Given the chance to revisit the policy, Lord Adonis said that he would do a very different job. The architect of Labour’s recent education agenda also added that the party had not been bold enough in changing schools, although there were no plans to go back to selection at 11, he said.
Meanwhile, one parent showed her level of commitment to the private sector when she bought her son’s school to save it from financial difficulties.
Annabel Goodman sent her 13-year-old son Jacob to the New Elizabethan school in Hartlebury, Worcestershire, to help him cope with severe dyslexia. Just months later, it hit financial trouble and Mrs Goodman stepped in. She now splits her time between being a school principal and her career as a barrister.
All primary pupils would have cheered the findings of academics who claimed this week that setting homework for young children was a bad idea.
Apparently it turns them off education and causes family rows.
Parents need quality leisure time with their young children in the evenings, not to act as homework monitors, their report said.

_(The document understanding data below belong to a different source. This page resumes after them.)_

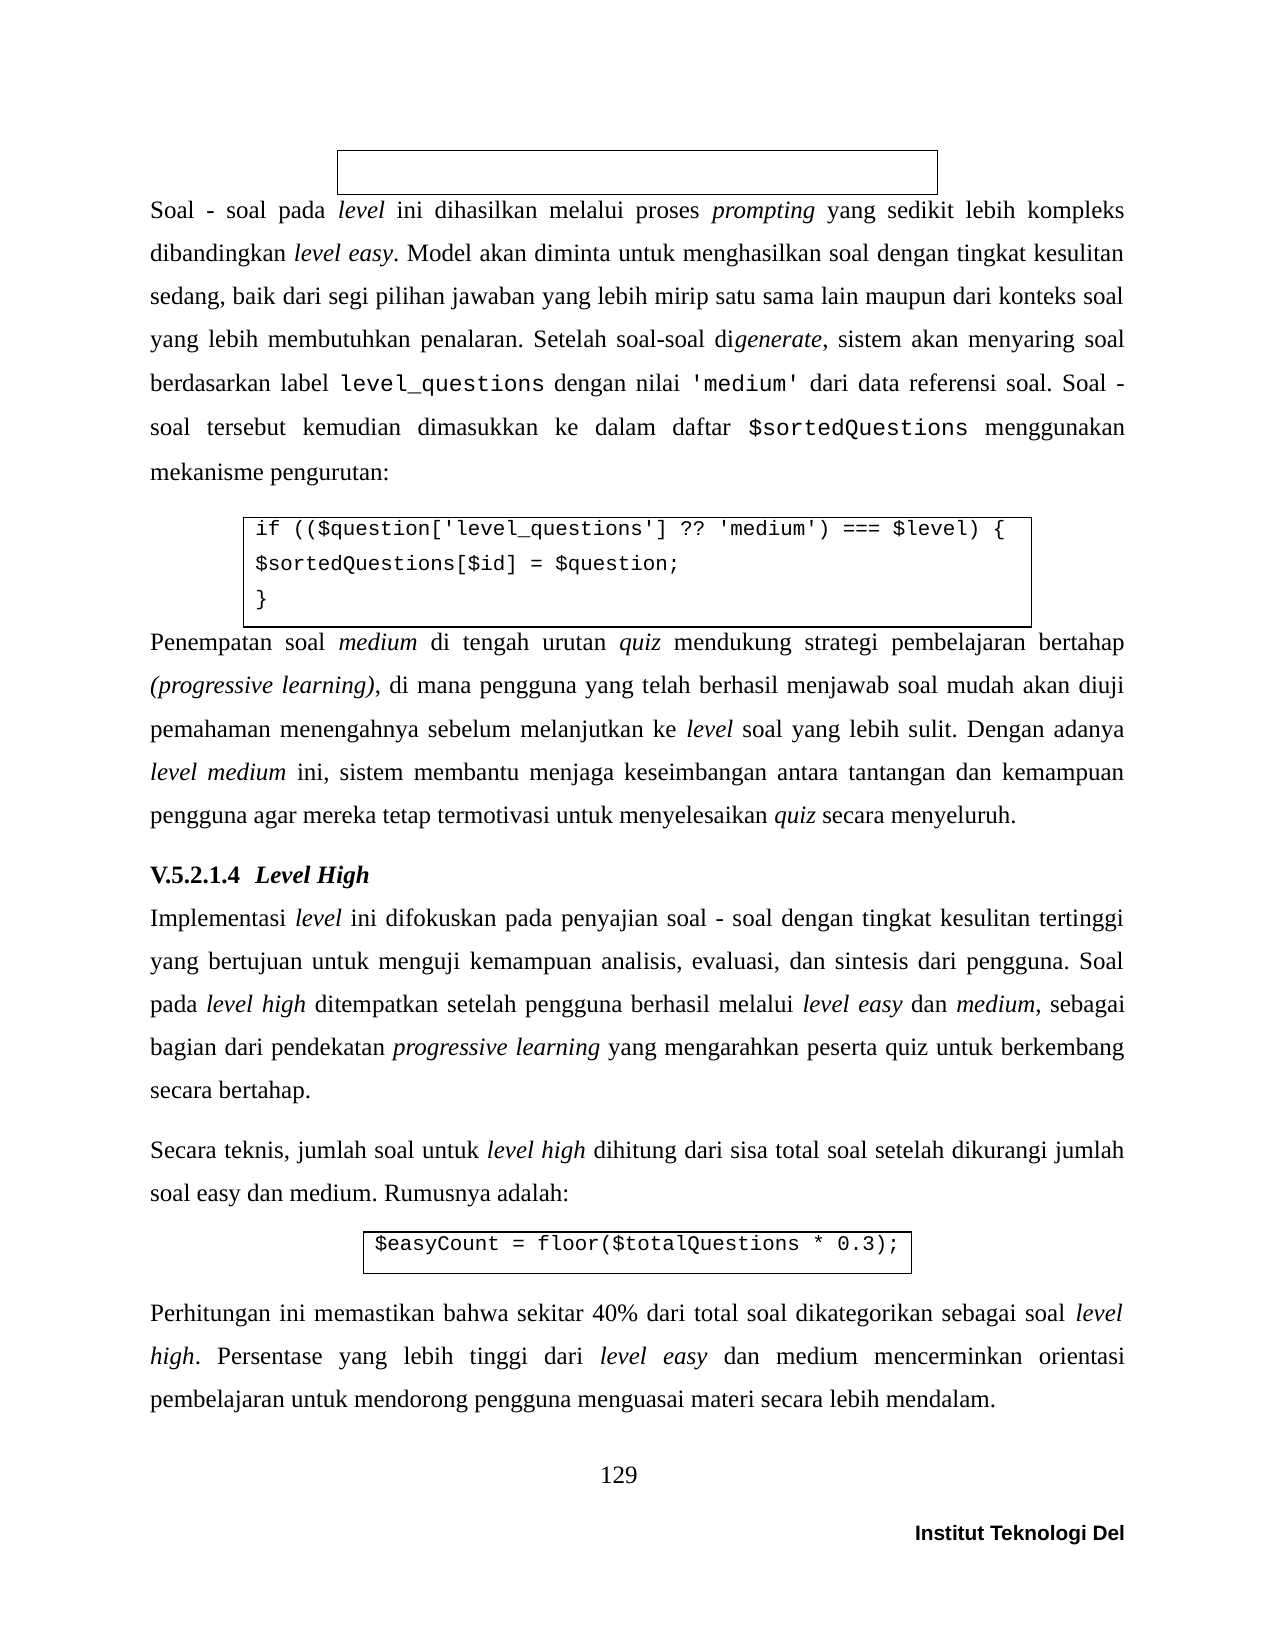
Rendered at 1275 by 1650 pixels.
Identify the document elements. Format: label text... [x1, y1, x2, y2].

text Implementasi level ini difokuskan pada penyajian soal - soal dengan tingkat kesulitan tertinggi yang bertujuan untuk menguji kemampuan analisis, evaluasi, dan sintesis dari pengguna. Soal pada level high ditempatkan setelah pengguna berhasil melalui level easy dan medium, sebagai bagian dari pendekatan progressive learning yang mengarahkan peserta quiz untuk berkembang secara bertahap. [150, 903, 1125, 1104]
text Soal - soal pada level ini dihasilkan melalui proses prompting yang sedikit lebih kompleks dibandingkan level easy. Model akan diminta untuk menghasilkan soal dengan tingkat kesulitan sedang, baik dari segi pilihan jawaban yang lebih mirip satu sama lain maupun dari konteks soal yang lebih membutuhkan penalaran. Setelah soal-soal digenerate, sistem akan menyaring soal berdasarkan label level_questions dengan nilai 'medium' dari data referensi soal. Soal - soal tersebut kemudian dimasukkan ke dalam daftar $sortedQuestions menggunakan mekanisme pengurutan: [150, 195, 1125, 486]
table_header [338, 151, 937, 194]
text Perhitungan ini memastikan bahwa sekitar 40% dari total soal dikategorikan sebagai soal level high. Persentase yang lebih tinggi dari level easy dan medium mencerminkan orientasi pembelajaran untuk mendorong pengguna menguasai materi secara lebih mendalam. [150, 1298, 1125, 1413]
table_header if (($question['level_questions'] ?? 'medium') === $level) { $sortedQuestions[$id] = $question; } [244, 518, 1031, 626]
table_header $easyCount = floor($totalQuestions * 0.3); [364, 1233, 911, 1272]
text Secara teknis, jumlah soal untuk level high dihitung dari sisa total soal setelah dikurangi jumlah soal easy dan medium. Rumusnya adalah: [150, 1135, 1125, 1207]
subtitle Level High [150, 860, 1125, 888]
text Penempatan soal medium di tengah urutan quiz mendukung strategi pembelajaran bertahap (progressive learning), di mana pengguna yang telah berhasil menjawab soal mudah akan diuji pemahaman menengahnya sebelum melanjutkan ke level soal yang lebih sulit. Dengan adanya level medium ini, sistem membantu menjaga keseimbangan antara tantangan dan kemampuan pengguna agar mereka tetap termotivasi untuk menyelesaikan quiz secara menyeluruh. [150, 627, 1125, 829]
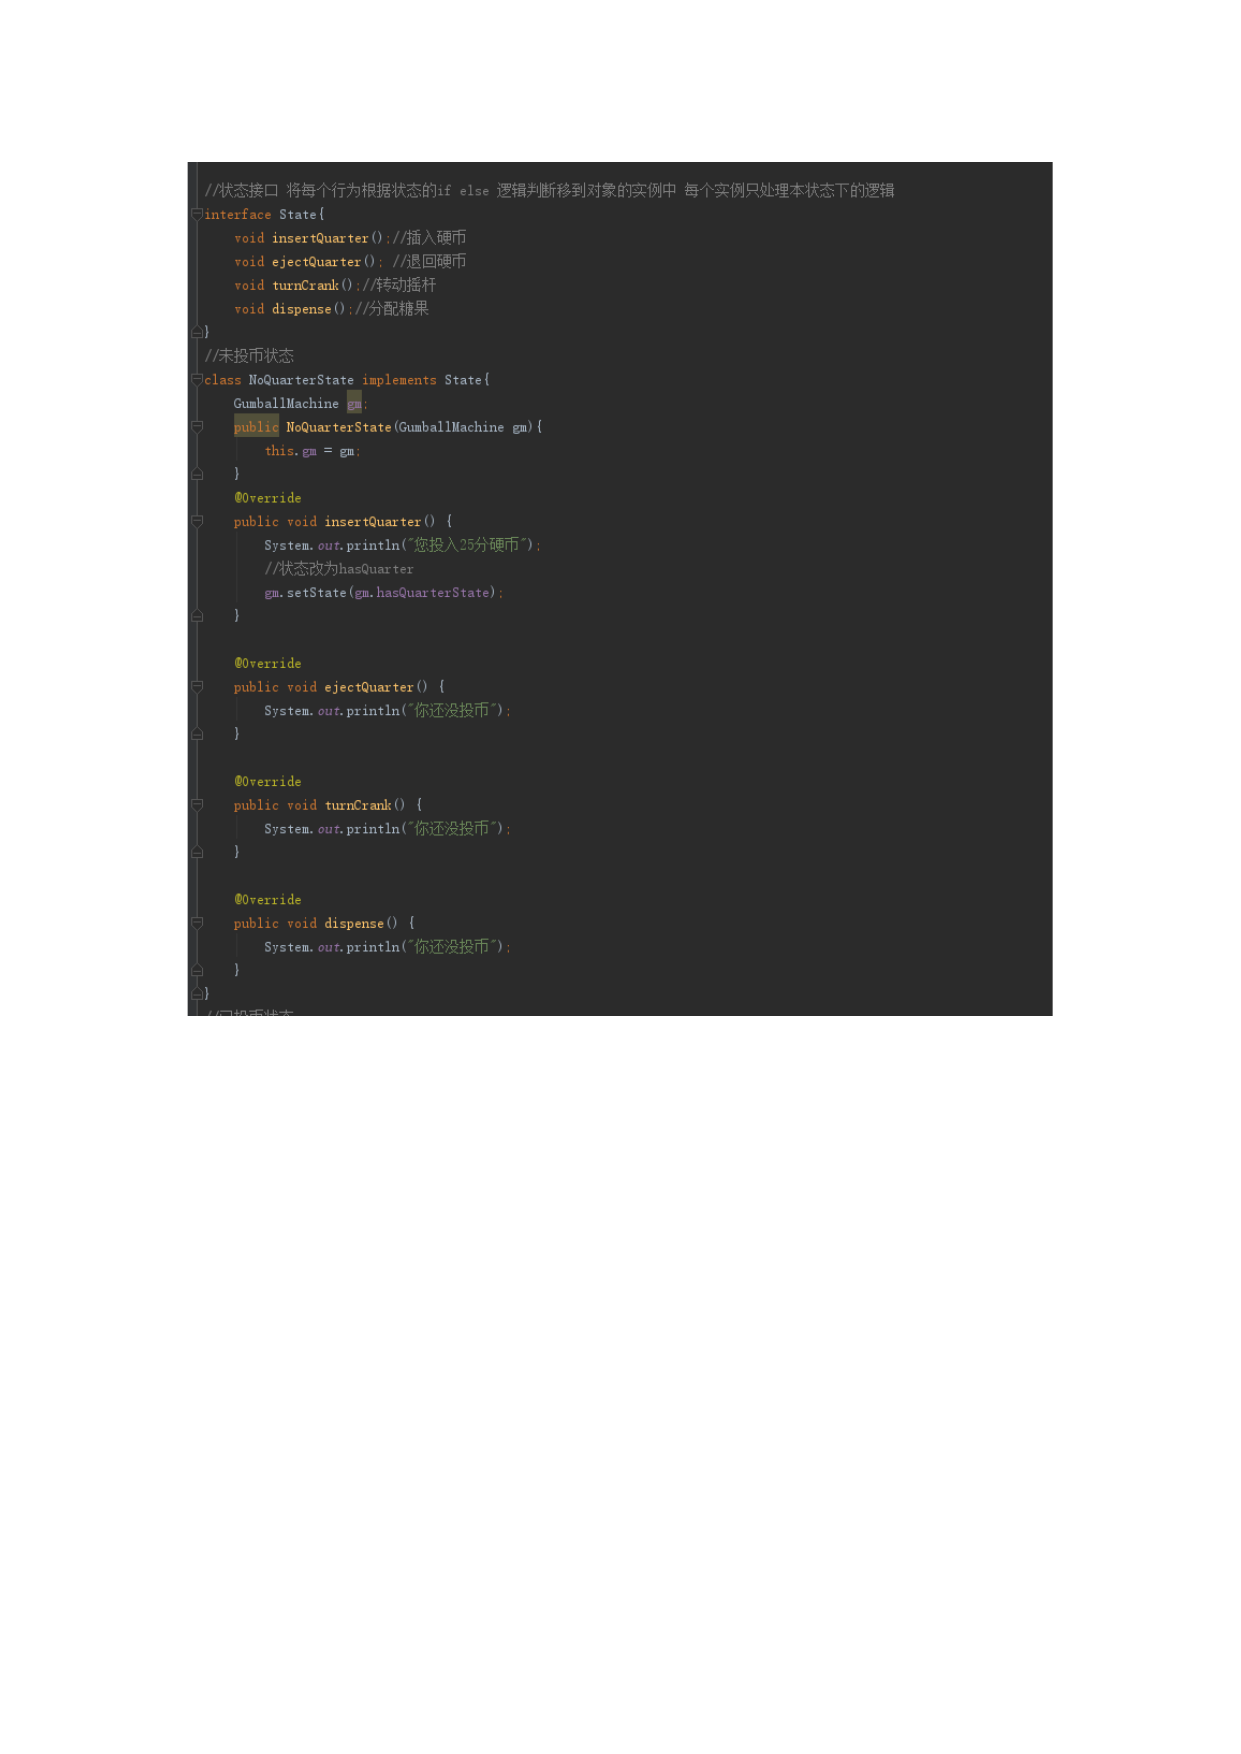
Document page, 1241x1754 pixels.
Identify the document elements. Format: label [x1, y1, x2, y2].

picture [187, 162, 1053, 1016]
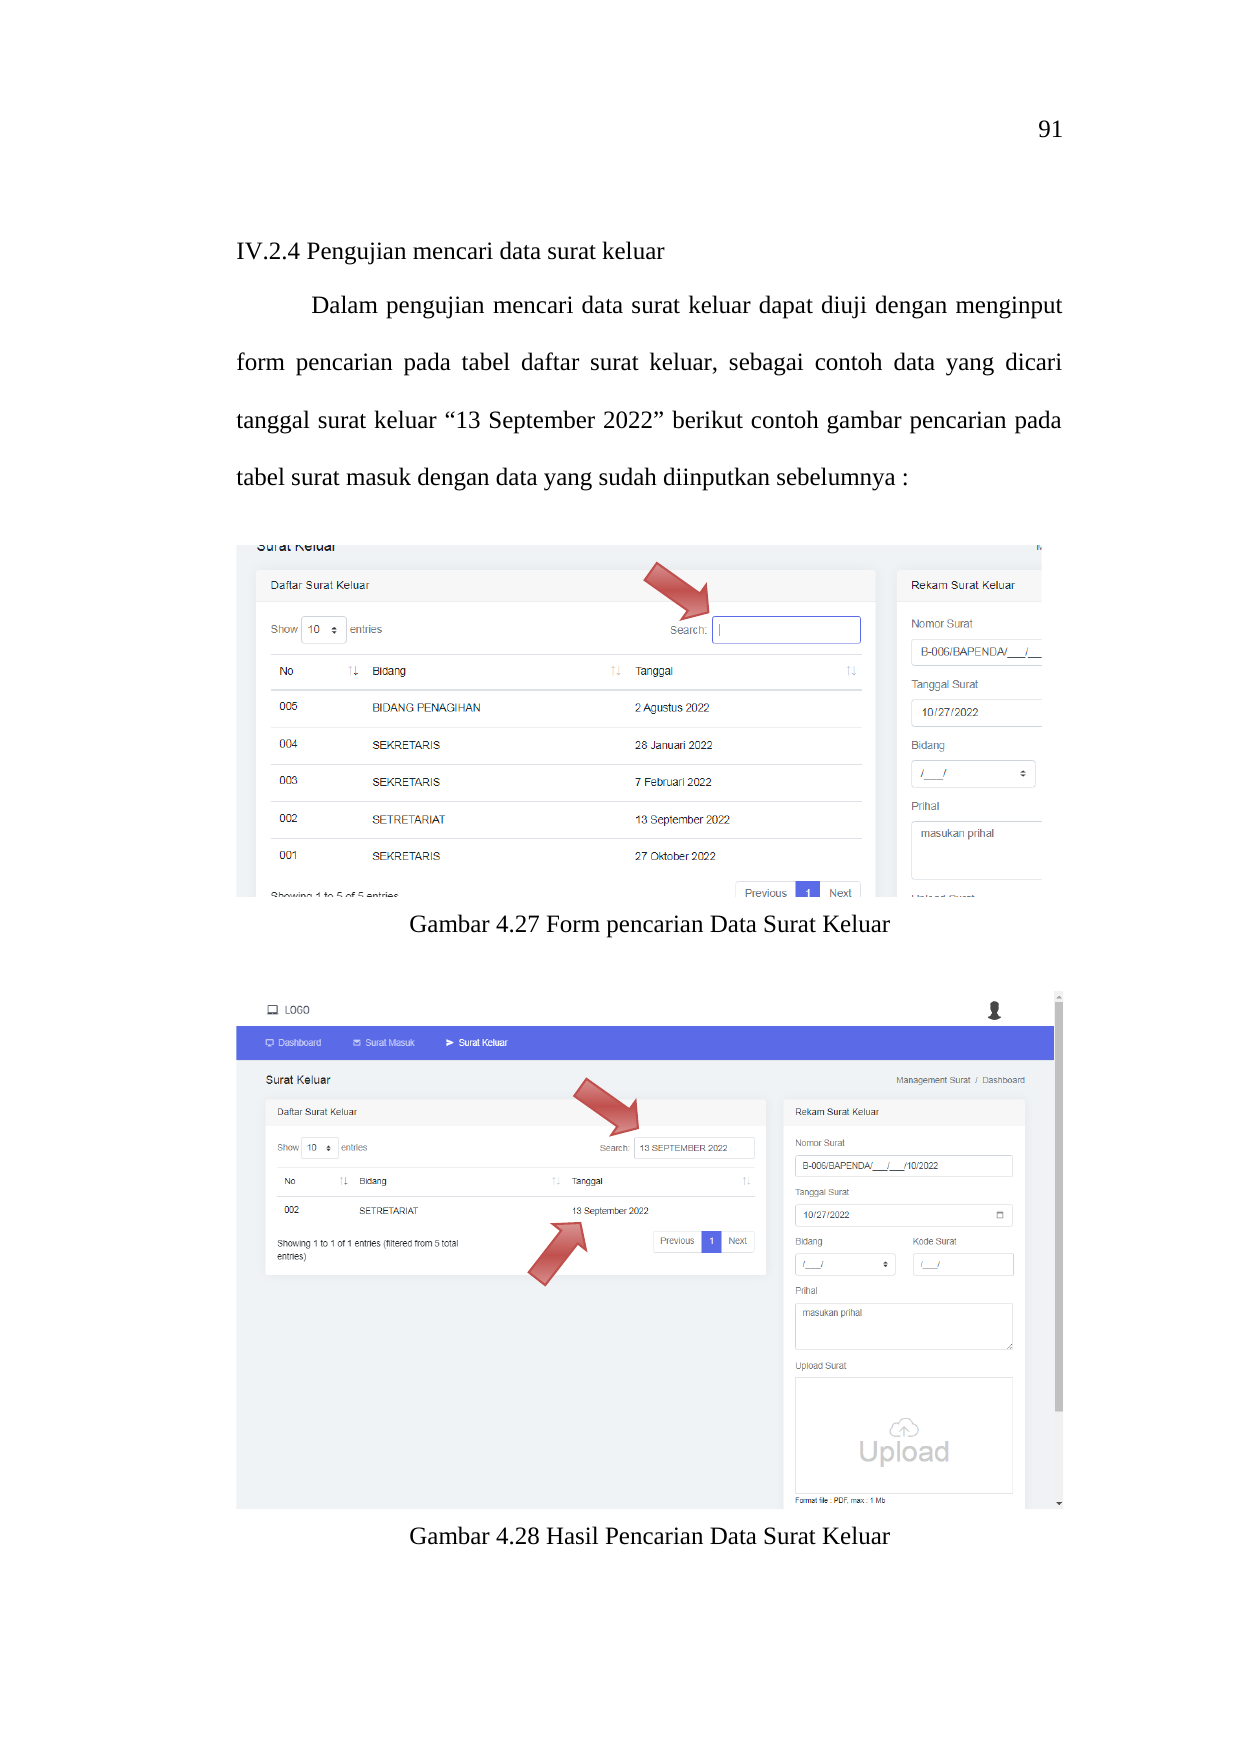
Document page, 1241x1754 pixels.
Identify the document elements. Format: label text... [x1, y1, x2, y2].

picture [236, 991, 1064, 1509]
text Dalam pengujian mencari data surat keluar dapat diuji dengan menginput form pencarian pada tabel daftar surat keluar, sebagai contoh data yang dicari tanggal surat keluar “13 September 2022” berikut contoh gambar pencarian pada tabel surat masuk dengan data yang sudah diinputkan sebelumnya : [236, 290, 1063, 491]
subtitle Pengujian mencari data surat keluar [236, 236, 1063, 265]
picture [236, 545, 1042, 897]
text Gambar 4.28 Hasil Pencarian Data Surat Keluar [236, 1521, 1063, 1550]
text Gambar 4.27 Form pencarian Data Surat Keluar [236, 909, 1063, 938]
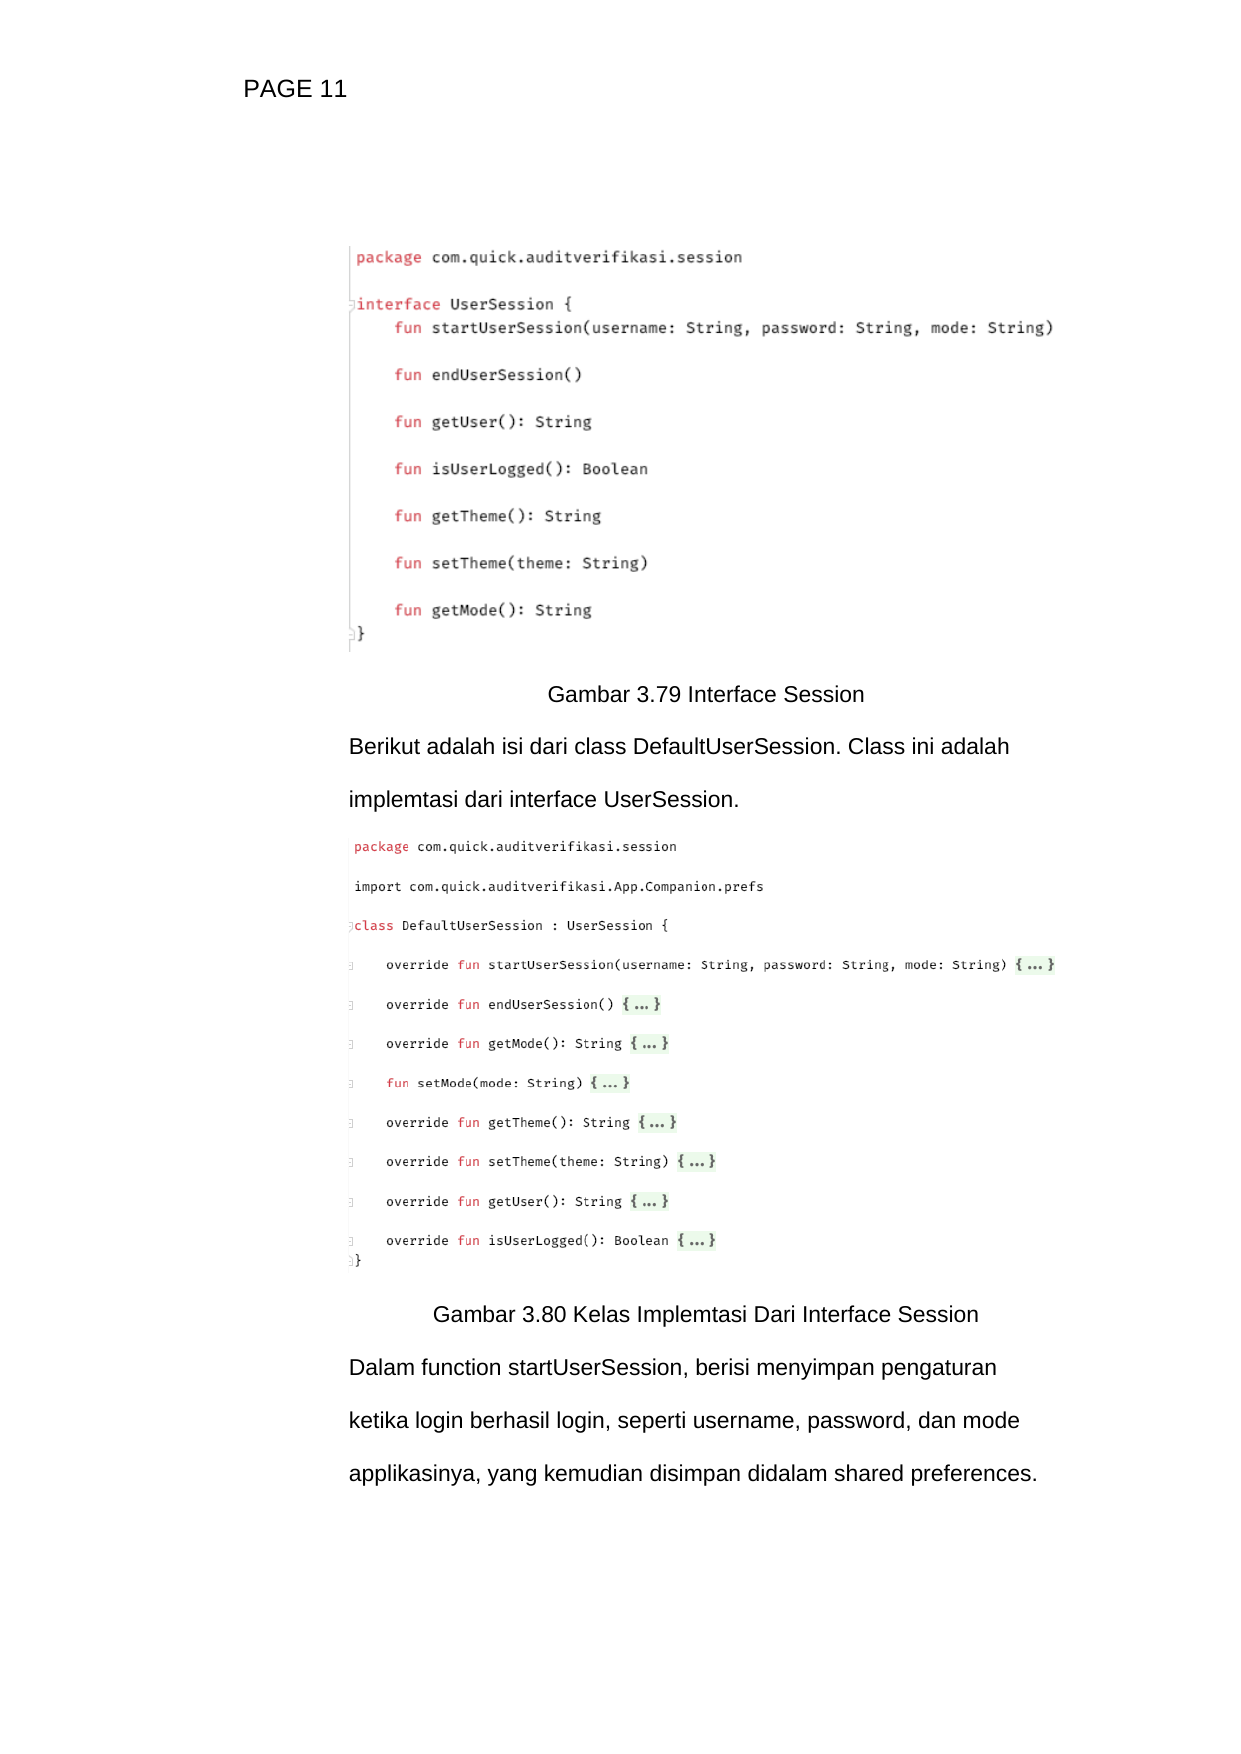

But homework may be the only answer after a study by the Institute of Education found that a pound;50 million scheme to replace chalk blackboards with interactive whiteboards had failed to improve results.
And technology was at the centre of another row, at a primary school in Doncaster, when parents of a five-year-old boy claimed that he was left with an eye infection after his teacher photocopied his face during a lesson. The bright idea left the boy requiring hospital treatment, his parents said.